The driver situation under Linux hasn't improved in the last few years anymore, and that's due to GPL extremists. Wrt. to that, some of the Linux developers are fighting a holy war, actively ignoring the needs of the users...

'nuff' said. I'm shutting up about this. Just ask yourself why for example the BSD projects are not using the GPL. If you want the software that you write to be free, to be usable by everyone, and don't insist on everyone using it to adopt all your religious dogmas, you'll make a very conscious choice against the GPL.

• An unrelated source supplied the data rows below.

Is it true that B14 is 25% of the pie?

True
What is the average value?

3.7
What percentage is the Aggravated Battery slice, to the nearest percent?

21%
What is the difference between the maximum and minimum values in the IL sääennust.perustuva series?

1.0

Linux gets the publicity. But there's a huge amount of opensource code out there, for Windows, for BSD, for scientific purposes - none of that is usually being pulled into the spotlight. Never seen a presentation on e.g. the history and importance of the LAPACK code during a LinuxDay. Never seen one on the possibilities of exchanging code with the BSD projects. Never saw one about what to observe when writing GPL'ed software for Windows. All these things are thriving, in their own way. If you cannot live with a wallflower role for a while, don't start a new project ...

Btw, the GPL "LICENSE.TXT", back in the early 1990s, used to have a political addendum "why not to use Apple" (explaining why gcc wasn't ported to MacOS). Anyone remembers that one ? GPL never was a license only, it was always an instrument of a political agenda. If you agree with that, or if you're just too dumb a member of the voting flock to care about such matters, it's all fine and nice. But we're not living in a one-party state, thanks god/fate/destiny/chance.

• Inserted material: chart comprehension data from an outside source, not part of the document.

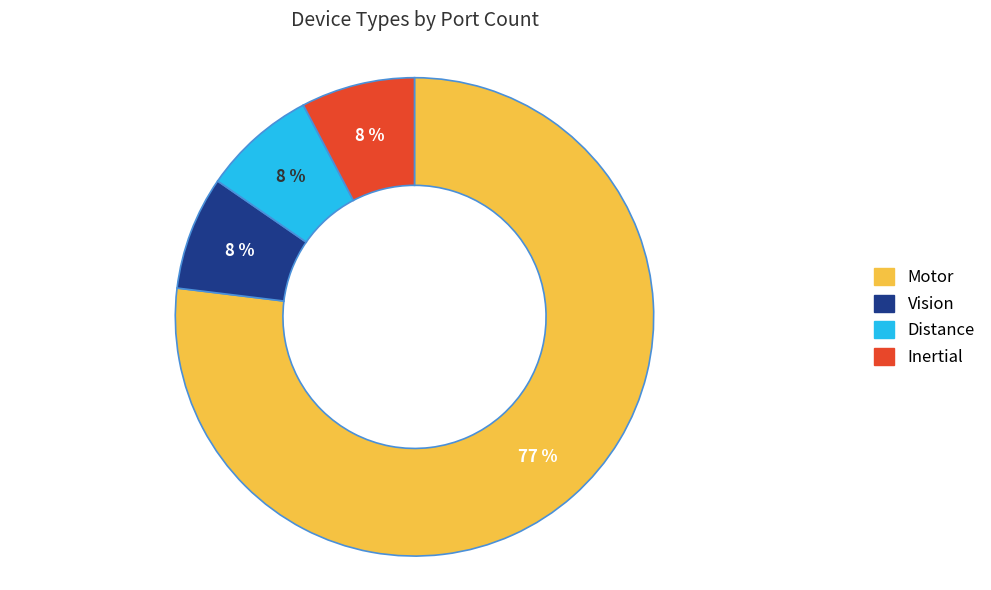

To the nearest percent, what is the average slice percentage?

25%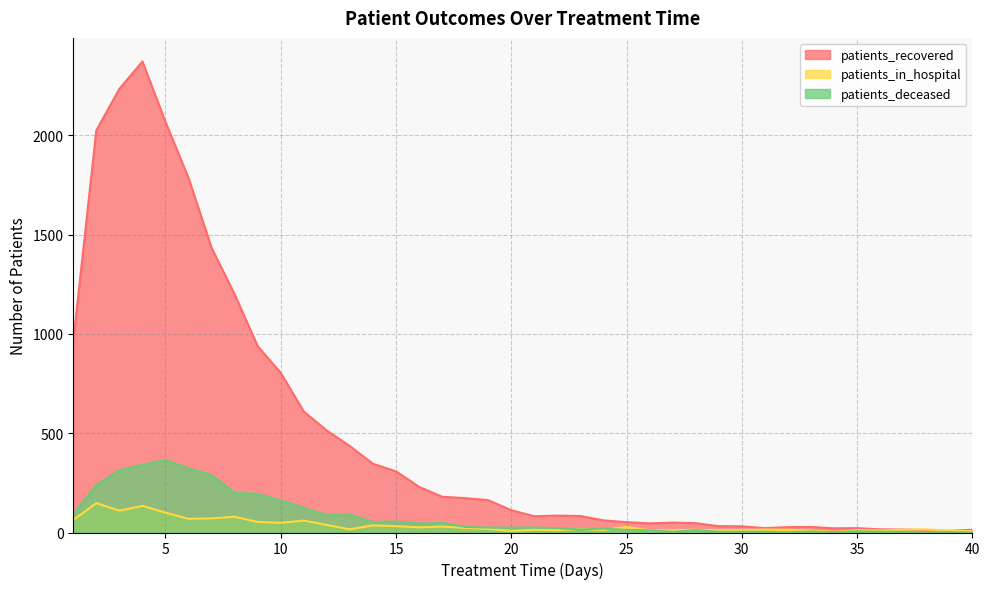

Which label corresponds to the smallest value in the chart?

40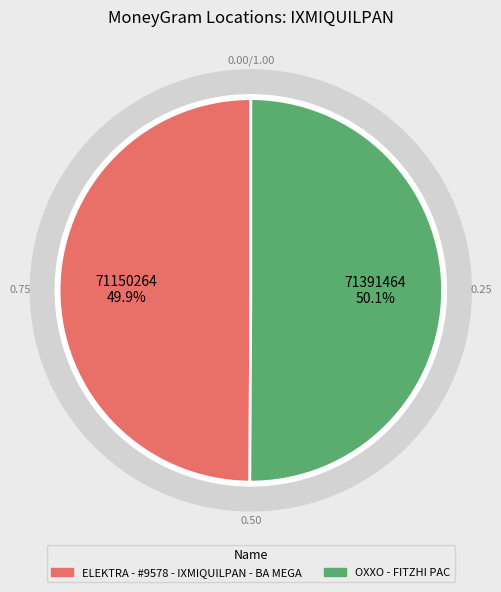

How many slices are in this pie chart?

2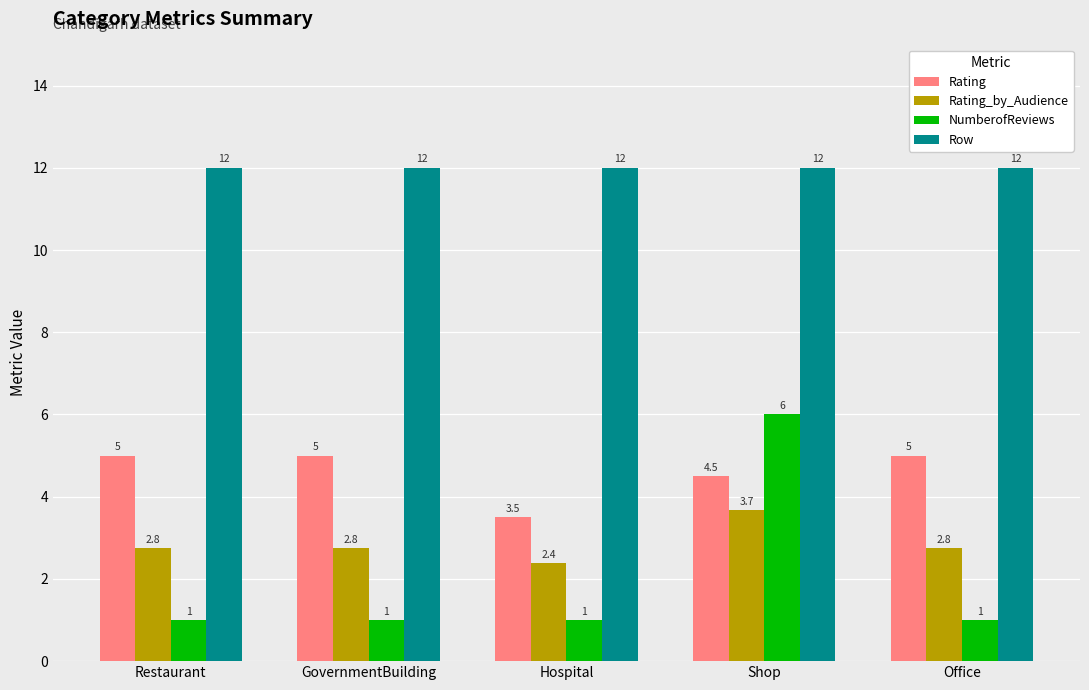

What is the sum of all NumberofReviews values?

10.0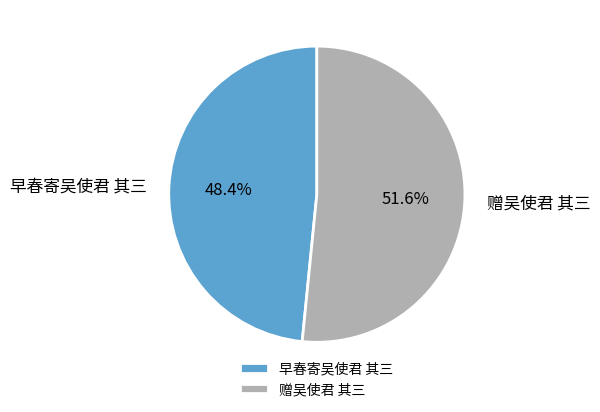

What percentage is NOT represented by 早春寄吴使君 其三?

51.6%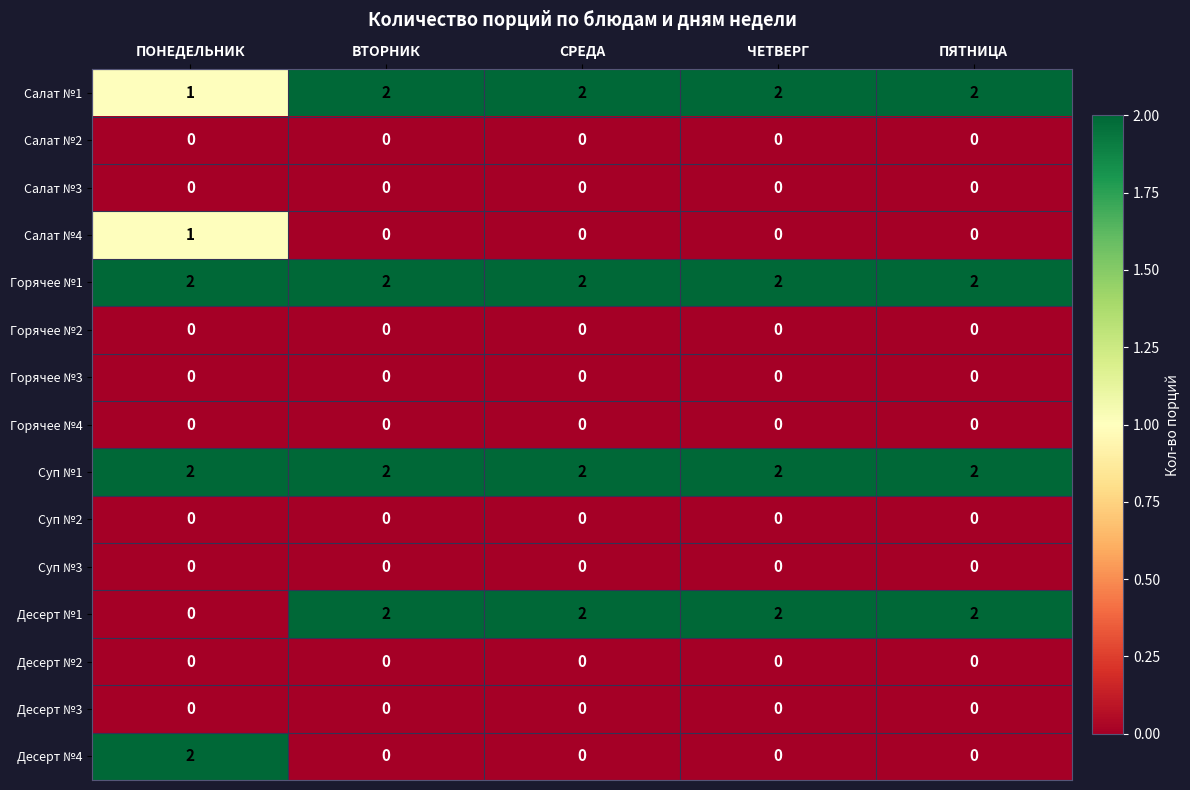

The Суп №1 series shows 3 at СРЕДА. True or false?

False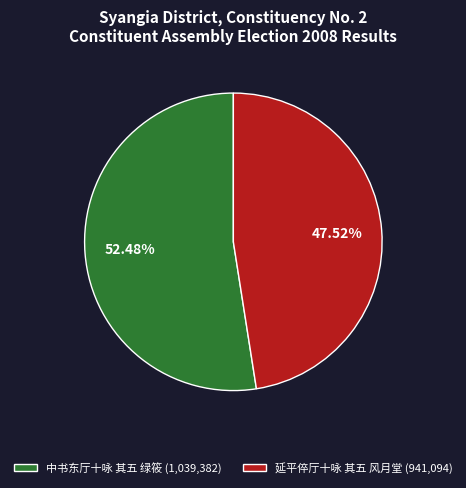

What percentage is NOT represented by 中书东厅十咏 其五 绿筱?

47.5%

Yes, I'm sad that I can't take some code from Linux and put it into OpenSolaris. It'd make my life a lot easier in some places. But I just have to accept that, not only because I work for Sun, but rather because the Linux license forbids me doing it. The GPL is extremely restrictive - you're against us unless you're with us. The "free as in freedom" discussion is sophism, and missing the point. The GPL isn't there to protect the interests of users, but to allow the developer ultimate control about the code. Yes - control, not freedom.

Btw, yes, I have contributed GPL code.
Sometimes, having that kind of control is a very nice thing :)

FrankH.


==========================================================================
No good can come from selling your freedom, not for all gold of the world,
for the value of this heavenly gift exceeds that of any fortune on earth.